Le détroit d’Ormuz réouvert : une trêve de deux semaines qui s’évapore dans l’orage nucléaire

Un récit de tension et d’espérances se dessine autour du détroit d’Ormuz, passage vital pour près d’un cinquième des hydrocarbures mondiaux. Si les autorités iraniennes annoncent officiellement la réouverture maritime, cette décision s’appuie sur une coordination rigoureuse avec leurs instances, soulignant que le contrôle stratégique reste en leur possession.

Le président américain a salué cette évolution comme un pas vers la paix, affirmant que l’Iran s’était engagé à ne plus jamais fermer le détroit. Cependant, les opérations de blocus navals américains continuent dans les ports iraniens, créant une tension immédiate.

Les divergences sur le dossier nucléaire restent profondes. L’annonce d’un transfert des stocks d’uranium enrichi vers l’Amérique septentrionale a été immédiatement rejetée par Téhéran, qui affirme que ces ressources ne seront pas déplacées.

Les négociations, menées depuis le début du conflit lancé le 28 février 2026, ont abouti à un cessez-le-feu de deux semaines après quarante jours d’opérations militaires. Le détroit a été réouvert en échange de l’arrêt des frappes américaines, mais les autorités iraniennes préviennent que cette trêve ne signifie pas la fin du conflit.

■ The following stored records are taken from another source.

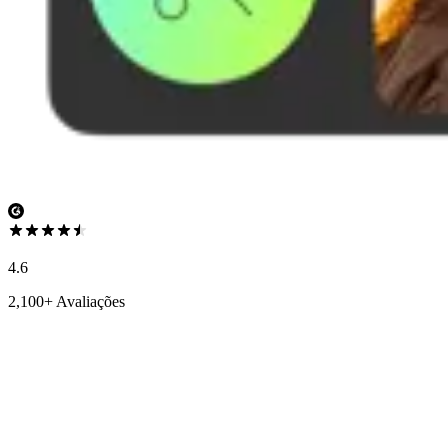
4.6
2,100+ Avaliações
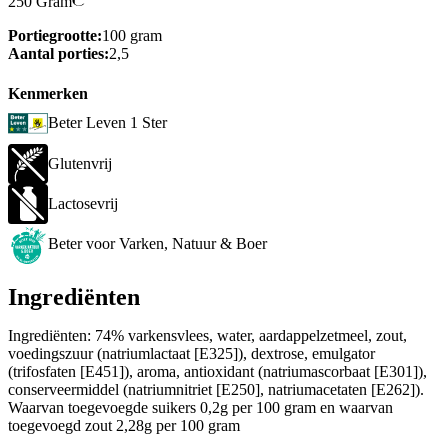
250 Gram
Portiegrootte:
100 gram
Aantal porties:
2,5
Kenmerken
Beter Leven 1 Ster
Glutenvrij
Lactosevrij
Beter voor Varken, Natuur & Boer
Ingrediënten
Ingrediënten: 74% varkensvlees, water, aardappelzetmeel, zout,
voedingszuur (natriumlactaat [E325]), dextrose, emulgator
(trifosfaten [E451]), aroma, antioxidant (natriumascorbaat [E301]),
conserveermiddel (natriumnitriet [E250], natriumacetaten [E262]).
Waarvan toegevoegde suikers 0,2g per 100 gram en waarvan
toegevoegd zout 2,28g per 100 gram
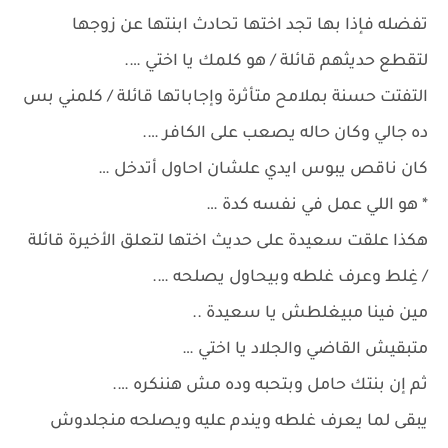
تفضله فإذا بها تجد اختها تحادث ابنتها عن زوجها
لتقطع حديثهم قائلة / هو كلمك يا اختي ….
التفتت حسنة بملامح متأثرة وإجاباتها قائلة / كلمني بس
ده جالي وكان حاله يصعب على الكافر ….
كان ناقص يبوس ايدي علشان احاول أتدخل …
* هو اللي عمل في نفسه كدة …
هكذا علقت سعيدة على حديث اختها لتعلق الأخيرة قائلة
/ غِلط وعرف غلطه وبيحاول يصلحه ….
مين فينا مبيغلطش يا سعيدة ..
متبقيش القاضي والجلاد يا اختي …
ثم إن بنتك حامل وبتحبه وده مش هننكره ….
يبقى لما يعرف غلطه ويندم عليه ويصلحه منجلدوش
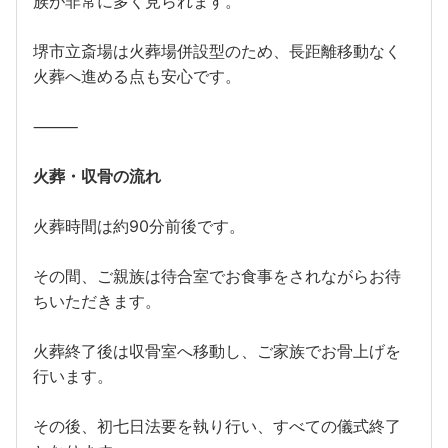
族が非常に多く見られます。
堺市立斎場は火葬場併設型のため、長距離移動なく
火葬へ進める点も安心です。
⸻
火葬・収骨の流れ
火葬時間は約90分前後です。
その間、ご親族は待合室でお食事をされながらお待
ちいただきます。
火葬終了後は収骨室へ移動し、ご家族でお骨上げを
行います。
その後、初七日法要を執り行い、すべての儀式終了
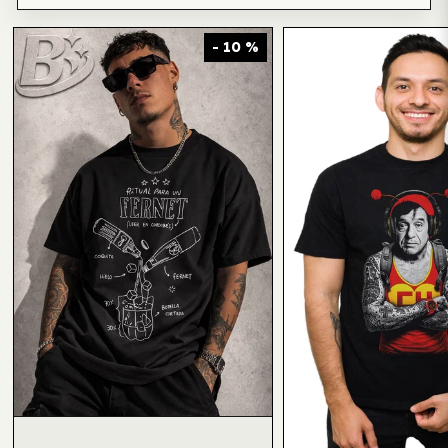
- 10 %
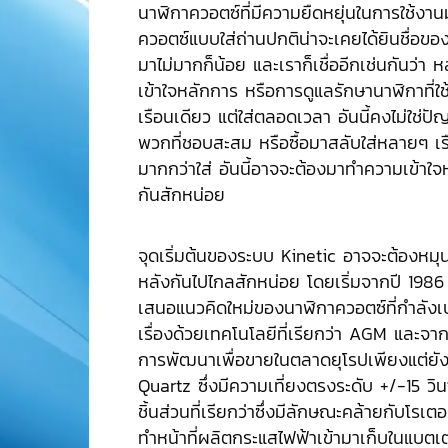
นาฬิกาควอตซ์ที่มีความยืดหยุ่นในการใช้งา
ควอตซ์แบบใส่ถ่านปกติน่าจะเคยได้ยินชื่อข
มาไม่มากก็น้อย และเราก็เชื่ออีกเช่นกันว่า
เข้าใจหลักการ หรือการดูแลรักษานาฬิกาที่ใช้ร
เรือนเดียว แต่ใส่ตลอดเวลา อันนี้คงไม่ใช่ปัญ
พวกที่ชอบสะสม หรือซื้อมาสลับใส่หลายๆ เรื
มากกว่าใส่ อันนี้อาจจะต้องมาทำความเข้าใ
กันสักหน่อย
จุดเริ่มต้นของระบบ Kinetic อาจจะต้องหมุ
หลังกันไปไกลสักหน่อย โดยเริ่มจากปี 1986 
เสนอแนวคิดใหม่ของนาฬิกาควอตซ์ที่กำลังเ
เรื่องด้วยเทคโนโลยีที่เรียกว่า AGM และจากนั
การพัฒนาเพื่อขายในตลาดยุโรปเพียงแต่ยังใช
Quartz ซึ่งมีความเที่ยงตรงระดับ +/-15 วินา
ชิ้นส่วนที่เรียกว่าซึ่งมีลักษณะคล้ายกับโรเต
ทำหน้าที่ผลิตกระแสไฟฟ้าเข้ามาเก็บในแบตเตอ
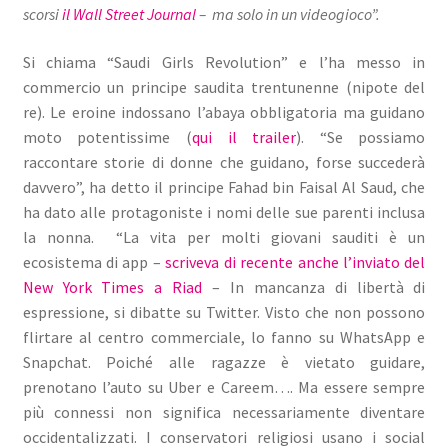
scorsi
il Wall Street Journal
– ma solo in un videogioco”.
Si chiama “Saudi Girls Revolution” e l’ha messo in
commercio un principe saudita trentunenne (nipote del
re). Le eroine indossano l’abaya obbligatoria ma guidano
moto potentissime (
qui il trailer
). “Se possiamo
raccontare storie di donne che guidano, forse succederà
davvero”, ha detto il principe Fahad bin Faisal Al Saud, che
ha dato alle protagoniste i nomi delle sue parenti inclusa
la nonna. “La vita per molti giovani sauditi è un
ecosistema di app –
scriveva di recente anche l’inviato del
New York Times a Riad
– In mancanza di libertà di
espressione, si dibatte su Twitter. Visto che non possono
flirtare al centro commerciale, lo fanno su WhatsApp e
Snapchat. Poiché alle ragazze è vietato guidare,
prenotano l’auto su Uber e Careem…. Ma essere sempre
più connessi non significa necessariamente diventare
occidentalizzati. I conservatori religiosi usano i social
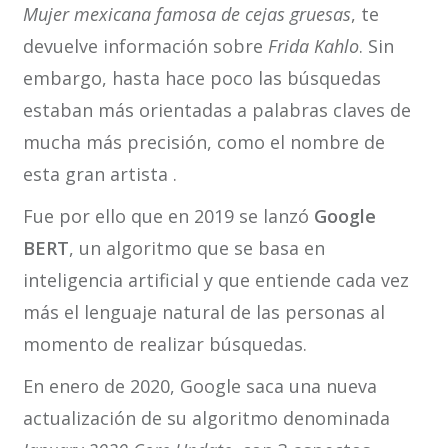
Mujer mexicana famosa de cejas gruesas
, te
devuelve información sobre
Frida Kahlo
. Sin
embargo, hasta hace poco las búsquedas
estaban más orientadas a palabras claves de
mucha más precisión, como el nombre de
esta gran artista .
Fue por ello que en 2019 se lanzó
Google
BERT
, un algoritmo que se basa en
inteligencia artificial y que entiende cada vez
más el lenguaje natural de las personas al
momento de realizar búsquedas.
En enero de 2020, Google saca una nueva
actualización de su algoritmo denominada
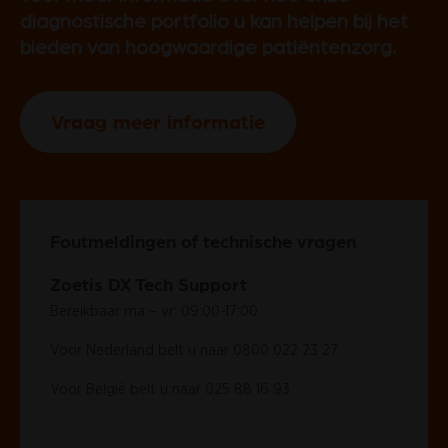
diagnostische portfolio u kan helpen bij het
bieden van hoogwaardige patiëntenzorg.
Vraag meer informatie
Foutmeldingen of technische vragen
Zoetis DX Tech Support
Bereikbaar ma – vr: 09:00-17:00
Voor Nederland belt u naar
0800 022 23 27
Voor België belt u naar
025 88 16 93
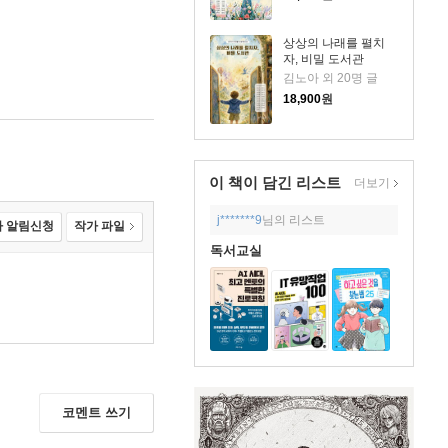
상상의 나래를 펼치
자, 비밀 도서관
김노아 외 20명 글
18,900
원
이 책이 담긴
리스트
더보기
j*******9
님의 리스트
 알림신청
작가 파일
독서교실
코멘트 쓰기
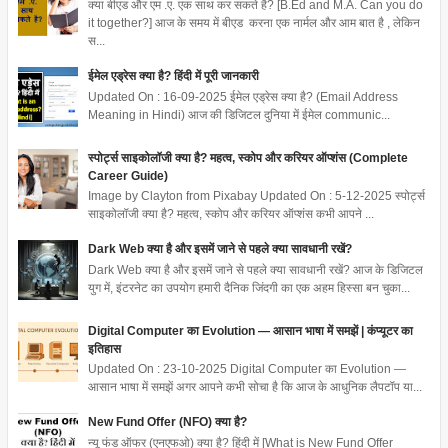
क्या बीएड और एम .ए. एक साथ कर सकते है? [B.Ed and M.A. Can you do
it together?] आज के समय में बीएड करना एक नार्मल और आम बात है , लेकिन
स...
ईमेल एड्रेस क्या है? हिंदी में पूरी जानकारी
Updated On : 16-09-2025 ईमेल एड्रेस क्या है? (Email Address
Meaning in Hindi) आज की डिजिटल दुनिया में ईमेल communic...
स्पोर्ट्स साइकोलॉजी क्या है? महत्व, स्कोप और करियर ऑप्शंस (Complete
Career Guide)
Image by Clayton from Pixabay Updated On : 5-12-2025 स्पोर्ट्स
साइकोलॉजी क्या है? महत्व, स्कोप और करियर ऑप्शंस कभी आपने ...
Dark Web क्या है और इसमें जाने से पहले क्या सावधानी रखें?
Dark Web क्या है और इसमें जाने से पहले क्या सावधानी रखें? आज के डिजिटल
युग में, इंटरनेट का उपयोग हमारी दैनिक जिंदगी का एक अहम हिस्सा बन चुका...
Digital Computer का Evolution — आसान भाषा में समझें | कंप्यूटर का
इतिहास
Updated On : 23-10-2025 Digital Computer का Evolution —
आसान भाषा में समझें अगर आपने कभी सोचा है कि आज के आधुनिक लैपटॉप या...
New Fund Offer (NFO) क्या है?
न्यू फंड ऑफर (एनएफओ) क्या है? हिंदी में [What is New Fund Offer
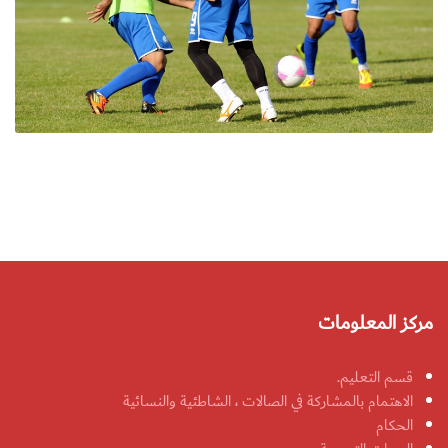
مركز المعلومات
قسم التعليم.
الاهتمام بالمشاركة في الصالات ، الشاطئية والنسائية
الحكام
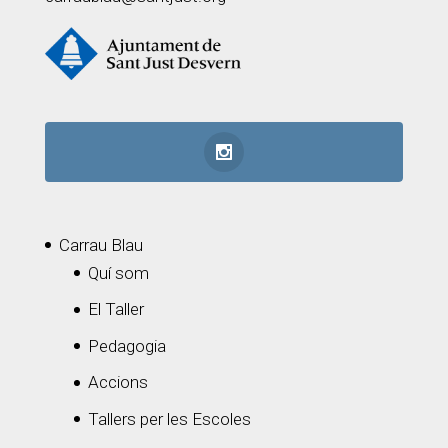
Carrau Blau
Quí som
El Taller
Pedagogia
Accions
Tallers per les Escoles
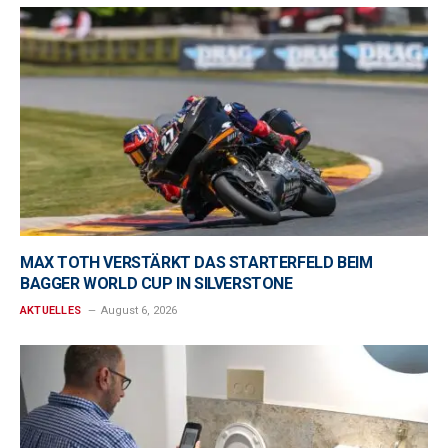
MAX TOTH VERSTÄRKT DAS STARTERFELD BEIM
BAGGER WORLD CUP IN SILVERSTONE
AKTUELLES
August 6, 2026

Les marchés réagissent avec une résolution inquiétante : le prix du baril de Brent a baissé de plus de 10 % dans l’attente d’une stabilisation. Cependant, les experts soulignent que cette baisse reflète plutôt une illusion temporaire face à des enjeux géopolitiques profondément marqués.

Le cessez-le-feu actuel expire le 22 avril, laissant planer l’incertitude sur sa durée et son impact. Même si les signaux d’apaisement semblent éclairés, la situation reste fragile : un répit dans une guerre stratégique qui s’étend bien au-delà des frontières maritimes.